Çiftçi bir ailede doğan Mendel, bir rahip tarafından okula gönderildi ve böylece rahip oldu. Daha sonra Olmütz Üniversitesi’nde felsefe eğitimi gördü. Daha sonra manastıra katılan Mendel Gregor ismini aldı. Viyana Üniversitesi’nde bilim eğitimi almaya başlayan Gregor Mendel, evrim fikri ile ilgilenen Franz Unger’den bitkilerin anatomisi ve fizyolojisi ve mikroskop kullanımı hakkında eğitim aldı. Viyana’daki eğitiminden sonra manastıra geri dönen Mendel burada öğretmenlikle ilgili çalışmalarda bulundu.
Daha sonra bezelyelerle çalışmaya başlayan Mendel, 1854 yılından 1856 yılına kadar 34 farklı bezelye varyetesi ile çalıştı. Bunların içinden 7 tanesini seçti ve çalışmalarını onlarda yoğunlaştırdı. Bu 7 varyetenin fiziksel farklılıkları rahatlıkla gözlemlenebiliyordu. Sarı, yeşil, buruşuk, düz, uzun, kısa gibi özellikleri rahatça gözlemlenebiliyordu. Bezelye çiftleştirdiği varyetelerin tohumlarını takip eden Mendel karakterlerin hangi oranlarda görünür olduğunu araştırmaya başladı ve böylece dominant ve resesif özellikleri ortaya çıkardı. 1865 ve 1866 yıllarında bu çalışmalarını yayınladı.
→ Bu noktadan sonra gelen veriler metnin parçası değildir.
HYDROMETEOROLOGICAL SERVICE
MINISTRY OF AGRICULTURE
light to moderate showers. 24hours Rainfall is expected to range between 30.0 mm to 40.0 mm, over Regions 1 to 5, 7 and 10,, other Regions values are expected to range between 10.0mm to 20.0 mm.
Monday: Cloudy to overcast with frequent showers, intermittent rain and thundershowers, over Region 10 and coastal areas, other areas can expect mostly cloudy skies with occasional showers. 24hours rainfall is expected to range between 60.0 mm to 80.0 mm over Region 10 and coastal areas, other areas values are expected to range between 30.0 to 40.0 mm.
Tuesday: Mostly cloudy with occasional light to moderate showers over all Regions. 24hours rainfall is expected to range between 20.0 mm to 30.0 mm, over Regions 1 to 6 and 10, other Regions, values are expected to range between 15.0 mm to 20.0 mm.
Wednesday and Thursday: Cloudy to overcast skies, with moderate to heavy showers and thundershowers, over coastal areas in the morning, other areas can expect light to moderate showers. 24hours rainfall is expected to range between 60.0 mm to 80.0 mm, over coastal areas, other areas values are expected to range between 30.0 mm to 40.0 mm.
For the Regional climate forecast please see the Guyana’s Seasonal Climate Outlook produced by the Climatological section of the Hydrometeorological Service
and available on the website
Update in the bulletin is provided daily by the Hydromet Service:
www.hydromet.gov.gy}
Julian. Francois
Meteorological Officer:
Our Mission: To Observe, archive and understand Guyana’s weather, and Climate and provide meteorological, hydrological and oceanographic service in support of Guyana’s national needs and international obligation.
Bundan önce Gregor Mendel hayvanlarla da kalıtım çalışmaları yapıyordu. Ancak bu tür çalışmaların hayvanlarla yapılması uygun bulunmadığı için bitkilerle çalışmaya geçti ve bezelyelerde deneylerini gerçekleştirdi. Astronomi ve meteoroloji hakkında da çalışmalar yapan Mendel, arılar ve diğer bitkilerle de çalışmalar gerçekleştirdi. Lamark ve evrimsel düşünceden de etkilenmiş olan Mendel’in çalışmaları yayınlandıkları zaman yeterince duyulmamıştı ve bilim camiasında duyulmadı. Gregor Mendel’in kalıtımla ilgili yaptığı çalışmalar 1900 yılında Hugo de Vries ve Carl Correns tarafından tekrar ortaya çıkarıldı ve makalelerinde atıf verildi. Genetik bilimi böylece Mendel’in çalışmaları ile ortaya çıkmış oldu.

AZİZ SANCAR
1946'da Mardin'in Savur ilçesinde, orta gelirli çiftçi ailesinin sekiz çocuğundan yedincisi olarak dünyaya geldi. Ağabeyi Tahir Sancar'ın ifadesine göre, ailesi Oğuz Türkleri'nin Hasi kolundan olup Horasan'dan Mardin'e göç etmiştir. Aziz Sancar, ilk ve orta eğitimini Mardin'de tamamladı. Lise yıllarında futbolla ilgilendi, ancak son sınıfta futbolcu olmaktan vazgeçerek yüksek öğrenimine devam etmek üzere İstanbul'a gitti. 1963 yılında girdiği İstanbul Üniversitesi Tıp Fakültesi'den 1969 yılında birincilikle mezun oldu. İki yıl Savur'da bir sağlık ocağında hekimlik yaptıktan sonra bir NATO-TÜBİTAK bursu ile önce Johns Hopkins Üniversitesi, ardından Dallas Teksas Üniversitesi'ne gitti. Dallas'ta üniversitenin moleküler biyoloji programına ve Caude Rupert’ın laboratuvarına katıldı. Bu laboratuvarda Sancar, danışmanı Claud Rupert ile fotoliyaz olarak adlandırılan bir geni klonlamış ve genetik mühendisliği ile bakterilerde çok yüksek oranlarda çoğaltmıştır. Bu genin kodladığı enzim, ultraviyole ışıkları ile zarar görmüş DNA'nın onarımını yapmaktaydı. Bu buluş Dr. Sancar’ın önce yüksek lisans, ardından doktora derecesi (1977) almasını sağladı.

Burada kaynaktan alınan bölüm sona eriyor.